Sekarang, aku berhasil menduduki posisi penting disalah satu perusahaan di kota setelah aku lulus dari Perguruan Tinggi dengan predikat Cumlaude dan menjadi wisudawati terbaik. Salah satu pencapaian terbesar dalam hidupku lewat doa dan perjuangan seorang Mamaku.
"Selamat, Nov. Papa bangga padamu. Maafkan atas semua kesalahan, Papa. Papa tahu kamu membenci Papa, tapi Papa sangat mencintaimu. Selamat, Ma. Kamu sudah mendidik Novi dengan baik. Papa sayang kalian,. Begitulah isi surat singkat dari Papa yang aku terima tepat didepan intu rumahku. Aku dan Mamaku menangis. Terbesit rasa rindu yang amat dalam pada sosok Papa. Walaupun beliau meninggalkanku, tapi beliau tetap Papaku, dan aku percaya bahwa Papa masih sangat menyayangi kami dan tak akan pernah mellupakan kami.
"No, Kenapa kamu berdiri disitu? Sini, duduk di dekat Mama." Aku pun tersadar dari lamunan panjangku dan menyadari bahwa matahari mulai menunjukkan sinarnya. Akupun menghampiri Mama.
"Kamu sendang mikirin apa sayang?" tanya mamaku.
"Ndak lagi mikir apa-apa kok, Ma," Jawabku mengelak/
"Yang benar?"
"Benar, Ma. Ma, ada yang mau Novi omongin ke Mama, " ucapku sambil mengggenggam tangan Mamaku.
"KAmu mau ngomong apa, Nov?" tanya Mama
"Ma, setelah rumah Novi selesai dibangun, Mama pidah dan tinggal sama Novi, ya? Novi nggak mau Mama tinggal sendirian di sini. Novi ingin Mama tinggal di rumah yang lebih baik."
"Terus rumah ini siapa yang ngurus, Nov?" tanya Mama
"Rumah ini kan bisa kita kontrakkan, Ma, gimana?"
"Yasudah, Mama ikut aja apa kata kamu sayang. Nah sekarang, bantu Mama bungkusin kerupuk ya, setelah itu titipin ke warung yang biasanya. Masih mau kan bantuin Mama?" tanya Mama menggoda.
"Hahaha, ya maulah, Ma. Biar bagaimanapun kerupuk ini pernah menjadi saksi bisu perjuanganku," jawabku sambil tersenyum.
2 tahun kemudian, aku bersama Mama kembali ke rumah itu. Suasananya masih sama dengan pohon-pohon rindang disekitarnya. Sejuk dan asri, Tetapi ada satu hal ang membuatku terkejut. Ya, penghuni baru rumah itu. Masih ingat Sesha kan Temanku yang mengeapku sebagai Pecundang Tengik! Ya, dialah yang kini menjadi penghuni rumah lamaku yag telah ku kontrakkan 2 tahun yang lalu.

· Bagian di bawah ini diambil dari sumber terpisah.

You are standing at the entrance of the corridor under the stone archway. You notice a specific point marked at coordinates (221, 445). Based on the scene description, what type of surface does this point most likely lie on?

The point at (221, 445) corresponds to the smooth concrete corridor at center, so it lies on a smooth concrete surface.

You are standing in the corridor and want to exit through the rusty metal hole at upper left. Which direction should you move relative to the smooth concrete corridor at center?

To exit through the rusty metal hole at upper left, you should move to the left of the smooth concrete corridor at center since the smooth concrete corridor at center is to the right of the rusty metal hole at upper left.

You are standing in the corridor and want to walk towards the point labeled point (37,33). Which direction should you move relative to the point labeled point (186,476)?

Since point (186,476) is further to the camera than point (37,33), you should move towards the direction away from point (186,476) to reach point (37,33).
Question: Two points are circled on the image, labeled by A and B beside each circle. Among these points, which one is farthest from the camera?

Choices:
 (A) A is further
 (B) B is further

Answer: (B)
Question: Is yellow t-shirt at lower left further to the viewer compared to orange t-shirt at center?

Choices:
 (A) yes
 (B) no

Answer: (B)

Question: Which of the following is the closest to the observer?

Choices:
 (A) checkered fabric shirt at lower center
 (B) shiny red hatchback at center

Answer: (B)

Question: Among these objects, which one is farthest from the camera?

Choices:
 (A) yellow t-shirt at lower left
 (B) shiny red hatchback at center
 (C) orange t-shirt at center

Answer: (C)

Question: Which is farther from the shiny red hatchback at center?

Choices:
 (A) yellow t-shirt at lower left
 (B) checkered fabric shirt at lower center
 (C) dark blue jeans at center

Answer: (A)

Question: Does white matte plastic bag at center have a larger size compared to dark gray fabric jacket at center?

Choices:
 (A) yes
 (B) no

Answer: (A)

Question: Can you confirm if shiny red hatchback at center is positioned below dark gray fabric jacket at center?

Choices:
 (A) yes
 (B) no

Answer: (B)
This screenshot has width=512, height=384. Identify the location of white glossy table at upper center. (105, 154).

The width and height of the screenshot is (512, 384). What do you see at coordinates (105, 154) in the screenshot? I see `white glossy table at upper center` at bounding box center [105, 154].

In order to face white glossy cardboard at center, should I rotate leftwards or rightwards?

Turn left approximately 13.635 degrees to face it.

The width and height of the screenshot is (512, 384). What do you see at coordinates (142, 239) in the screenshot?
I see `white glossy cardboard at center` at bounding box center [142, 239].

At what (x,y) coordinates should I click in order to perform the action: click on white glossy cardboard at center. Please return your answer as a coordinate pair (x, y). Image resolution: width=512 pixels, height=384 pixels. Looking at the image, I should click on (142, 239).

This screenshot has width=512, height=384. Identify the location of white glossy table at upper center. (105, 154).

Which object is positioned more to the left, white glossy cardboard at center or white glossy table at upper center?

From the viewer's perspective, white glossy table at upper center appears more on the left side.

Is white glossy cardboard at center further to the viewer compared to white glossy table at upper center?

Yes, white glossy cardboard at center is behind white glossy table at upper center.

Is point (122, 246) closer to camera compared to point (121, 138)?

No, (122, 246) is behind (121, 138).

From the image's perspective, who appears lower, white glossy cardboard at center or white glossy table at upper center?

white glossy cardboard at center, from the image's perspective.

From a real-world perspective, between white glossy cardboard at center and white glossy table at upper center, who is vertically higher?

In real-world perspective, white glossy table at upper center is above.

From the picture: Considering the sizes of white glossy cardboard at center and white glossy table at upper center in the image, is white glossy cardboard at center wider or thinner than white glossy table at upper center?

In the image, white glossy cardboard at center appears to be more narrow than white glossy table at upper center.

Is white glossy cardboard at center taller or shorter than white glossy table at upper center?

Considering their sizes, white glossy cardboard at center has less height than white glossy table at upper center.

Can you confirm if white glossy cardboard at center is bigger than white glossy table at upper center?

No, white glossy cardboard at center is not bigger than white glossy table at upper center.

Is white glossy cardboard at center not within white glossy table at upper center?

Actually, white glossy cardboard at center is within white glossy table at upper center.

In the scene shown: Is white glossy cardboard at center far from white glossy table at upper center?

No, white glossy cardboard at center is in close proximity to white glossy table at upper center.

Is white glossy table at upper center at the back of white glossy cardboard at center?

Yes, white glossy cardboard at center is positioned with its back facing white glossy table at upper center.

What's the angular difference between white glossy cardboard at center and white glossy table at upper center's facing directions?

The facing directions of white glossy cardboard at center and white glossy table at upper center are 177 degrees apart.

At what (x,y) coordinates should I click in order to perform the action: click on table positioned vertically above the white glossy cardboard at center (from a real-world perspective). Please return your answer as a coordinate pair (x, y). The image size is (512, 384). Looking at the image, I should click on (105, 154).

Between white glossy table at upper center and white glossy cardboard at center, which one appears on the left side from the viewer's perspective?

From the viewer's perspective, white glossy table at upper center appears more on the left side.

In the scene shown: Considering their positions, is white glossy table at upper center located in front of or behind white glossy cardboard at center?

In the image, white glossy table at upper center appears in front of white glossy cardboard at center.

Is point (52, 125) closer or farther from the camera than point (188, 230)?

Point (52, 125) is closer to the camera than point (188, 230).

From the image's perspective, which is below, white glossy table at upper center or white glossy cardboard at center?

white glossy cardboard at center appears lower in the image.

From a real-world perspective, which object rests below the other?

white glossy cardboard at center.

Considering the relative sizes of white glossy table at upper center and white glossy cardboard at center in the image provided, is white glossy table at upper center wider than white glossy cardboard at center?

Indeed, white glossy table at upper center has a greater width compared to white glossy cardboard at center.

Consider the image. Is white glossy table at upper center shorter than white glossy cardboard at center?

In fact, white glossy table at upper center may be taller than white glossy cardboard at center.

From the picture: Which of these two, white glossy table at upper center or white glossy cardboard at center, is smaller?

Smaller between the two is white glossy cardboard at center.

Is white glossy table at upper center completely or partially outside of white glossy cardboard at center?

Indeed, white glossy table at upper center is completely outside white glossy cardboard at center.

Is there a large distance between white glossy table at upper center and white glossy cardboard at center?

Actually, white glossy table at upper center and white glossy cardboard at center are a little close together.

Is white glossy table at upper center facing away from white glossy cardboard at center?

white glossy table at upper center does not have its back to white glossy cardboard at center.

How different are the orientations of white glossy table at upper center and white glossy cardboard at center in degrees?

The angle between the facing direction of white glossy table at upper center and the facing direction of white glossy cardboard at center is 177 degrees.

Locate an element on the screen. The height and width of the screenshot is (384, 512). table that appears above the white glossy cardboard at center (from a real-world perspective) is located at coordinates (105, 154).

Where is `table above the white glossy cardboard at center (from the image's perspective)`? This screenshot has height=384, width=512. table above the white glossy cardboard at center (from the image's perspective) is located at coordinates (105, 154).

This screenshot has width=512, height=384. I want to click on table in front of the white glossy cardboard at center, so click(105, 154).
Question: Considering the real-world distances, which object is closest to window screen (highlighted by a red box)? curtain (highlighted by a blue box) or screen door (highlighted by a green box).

Ia dengan malu memandangku dan bercerita bahwa orang tuanya bangkrut dan meninggal setahun yang lalu. IA pun hamil di luar nikah, kuliahnya berantakan dan kini mempunyai dua anak yang masih kecil-kecil. Sedangkan suaminya adalah seorang pengangguran. Ceritanya sungguh miris. "Maafkan aku Nov. Dulu aku sering menghinamu." ujarnya sambil menangis. Ku genggam tangannya dan berkata, "kamu tidak perlu minta maaf. Justru ucapanmulah yang mendorong aku dan memotivasiku sehingga aku bisa seperti sekarang," jawabku sambil tersenyum.
Perjalanan hidupku mengajarkan aku sebuah pelajaran, bahwa ada dua jenis manusia di dalam hidup ini, yaitu seorang pecundang dan seorang pemenang. Tetapi dunia selalu memberikan kesempatan bagi si pecundang agar bisa menjadi pemenang. Sekarang, tergantung manusianya yang memilih. Apakah akan terus menjadi seorang pecundang, atau maju menjadi sang pemenang!